Charlie pulled up the blankets. He had to admit that he still was quite exhausted despite the deep sleep he’d just awoken from. “I’ll get to work first thing in the morning, Don,” he said softly. His brother rolled his eyes; however, he was content with the fact that Charlie didn’t seem to want to get back to work immediately.

“We’ll talk about that tomorrow, buddy.” He turned the lights off when he left the room. In front of the door he stopped, staring at the opposite wall. Sometimes he really wasn’t sure whether it was right to drag Charlie into his line of work. And sometimes he couldn’t imagine at all how his life would be going if he hadn’t done it. Would he and his brother still avoid every type of contact? Or would they have found another way to reconnect? Don had his doubts about it. He doubted it very much. And therefore he didn’t regret it.


“Two hours, Dad.”

Alan ignored his youngest, concentrating instead on putting the groceries away.

“I just want to get lunch with Larry and attend my office hours. Finals are coming up. The students are getting nervous. I need to attend the office hours in person.”

“Amita can do it.”

“No, Dad, she can’t. There’s Shanti and she … the students need me.” He got up from the kitchen table, proud, when the room didn’t begin to spin. “You see? No puking … no dizziness … I’m fine.”

He smiled at Alan who was looking at him searchingly. “Headache?” his father asked after a while.

Charlie pulled a grimace, knowing that he couldn’t lie about that. “I can take something for it, Dad. And as soon as I get home, I’m lying down and I’ll be sleeping for as long as you want me to. Promise.”

Alan crossed his arms, raising his eyebrows doubtingly. “Doctor’s orders are no stress …“

“There’s no stress. I’ll chat with Larry and I’ll talk to my students. No stress involved.”

“… bright light …“

“I’ll pull the curtains in the office.”

“… no noise …“

“I’m not going to eat in the canteen.
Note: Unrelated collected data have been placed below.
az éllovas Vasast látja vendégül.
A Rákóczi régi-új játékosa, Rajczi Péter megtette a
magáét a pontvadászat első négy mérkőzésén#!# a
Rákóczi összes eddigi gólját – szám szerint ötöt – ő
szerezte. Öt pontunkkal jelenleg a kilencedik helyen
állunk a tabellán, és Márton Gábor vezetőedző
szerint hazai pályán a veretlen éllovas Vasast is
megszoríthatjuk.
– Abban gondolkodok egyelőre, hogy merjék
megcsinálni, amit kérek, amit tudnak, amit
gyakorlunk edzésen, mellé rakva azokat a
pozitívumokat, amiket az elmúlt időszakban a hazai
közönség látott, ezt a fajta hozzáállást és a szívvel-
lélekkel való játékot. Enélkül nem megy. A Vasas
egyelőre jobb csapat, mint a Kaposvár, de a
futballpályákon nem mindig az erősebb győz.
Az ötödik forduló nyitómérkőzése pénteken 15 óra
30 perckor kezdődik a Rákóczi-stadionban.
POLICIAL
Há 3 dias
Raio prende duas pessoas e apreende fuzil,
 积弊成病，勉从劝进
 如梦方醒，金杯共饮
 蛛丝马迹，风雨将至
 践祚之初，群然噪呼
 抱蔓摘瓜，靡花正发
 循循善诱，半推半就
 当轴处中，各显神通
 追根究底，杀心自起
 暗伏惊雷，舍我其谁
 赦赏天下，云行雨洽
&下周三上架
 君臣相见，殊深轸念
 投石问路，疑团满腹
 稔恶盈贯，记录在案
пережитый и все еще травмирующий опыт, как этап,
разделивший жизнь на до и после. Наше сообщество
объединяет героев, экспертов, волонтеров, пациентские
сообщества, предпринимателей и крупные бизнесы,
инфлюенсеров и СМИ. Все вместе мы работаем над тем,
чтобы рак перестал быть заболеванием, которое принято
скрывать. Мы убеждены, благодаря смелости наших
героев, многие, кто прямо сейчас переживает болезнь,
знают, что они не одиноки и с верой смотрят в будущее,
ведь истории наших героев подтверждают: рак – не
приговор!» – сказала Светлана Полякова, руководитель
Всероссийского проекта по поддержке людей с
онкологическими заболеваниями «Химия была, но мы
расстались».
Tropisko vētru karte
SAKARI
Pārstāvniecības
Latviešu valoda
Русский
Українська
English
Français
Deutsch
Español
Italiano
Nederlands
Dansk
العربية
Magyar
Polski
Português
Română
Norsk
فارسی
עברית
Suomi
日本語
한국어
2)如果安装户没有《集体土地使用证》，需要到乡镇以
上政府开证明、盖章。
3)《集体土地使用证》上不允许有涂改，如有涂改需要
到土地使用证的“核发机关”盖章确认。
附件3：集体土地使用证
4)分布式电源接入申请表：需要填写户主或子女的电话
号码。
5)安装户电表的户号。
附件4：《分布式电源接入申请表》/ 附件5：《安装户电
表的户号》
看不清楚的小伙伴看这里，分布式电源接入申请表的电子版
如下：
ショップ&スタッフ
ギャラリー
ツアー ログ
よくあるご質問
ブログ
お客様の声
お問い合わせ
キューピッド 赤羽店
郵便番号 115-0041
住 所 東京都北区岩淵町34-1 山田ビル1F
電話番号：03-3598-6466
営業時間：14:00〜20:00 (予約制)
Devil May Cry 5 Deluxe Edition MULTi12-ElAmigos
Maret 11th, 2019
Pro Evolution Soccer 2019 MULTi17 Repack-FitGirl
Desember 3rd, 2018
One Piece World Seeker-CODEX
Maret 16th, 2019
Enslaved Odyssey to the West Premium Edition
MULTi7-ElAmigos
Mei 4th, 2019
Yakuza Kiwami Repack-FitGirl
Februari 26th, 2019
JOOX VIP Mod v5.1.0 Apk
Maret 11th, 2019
Larry will buy lunch and bring it into my office.”

“… no exhausting activity of any kind.”

“I’ll be sitting down the whole time.”

“I’ll pick you up at 2pm.”

“I’ll be coming with you without a word of protest.” He’d do everything his father asked just to be able to leave the house for a couple of hours. Charlie hadn’t spent so much time outside the garage, university or life in general since he’d got detention when he was seven after one of his practical proofs had ended with a flooded basement.

Alan seemed to think about it, but then he sighed in defeat. “Fine.”

Charlie smiled. “Thanks, Dad. You won’t regret it.” He turned around, leaving the kitchen to go and change.

Alan rolled his eyes. “Why do I get the feeling that I’ll do just that?”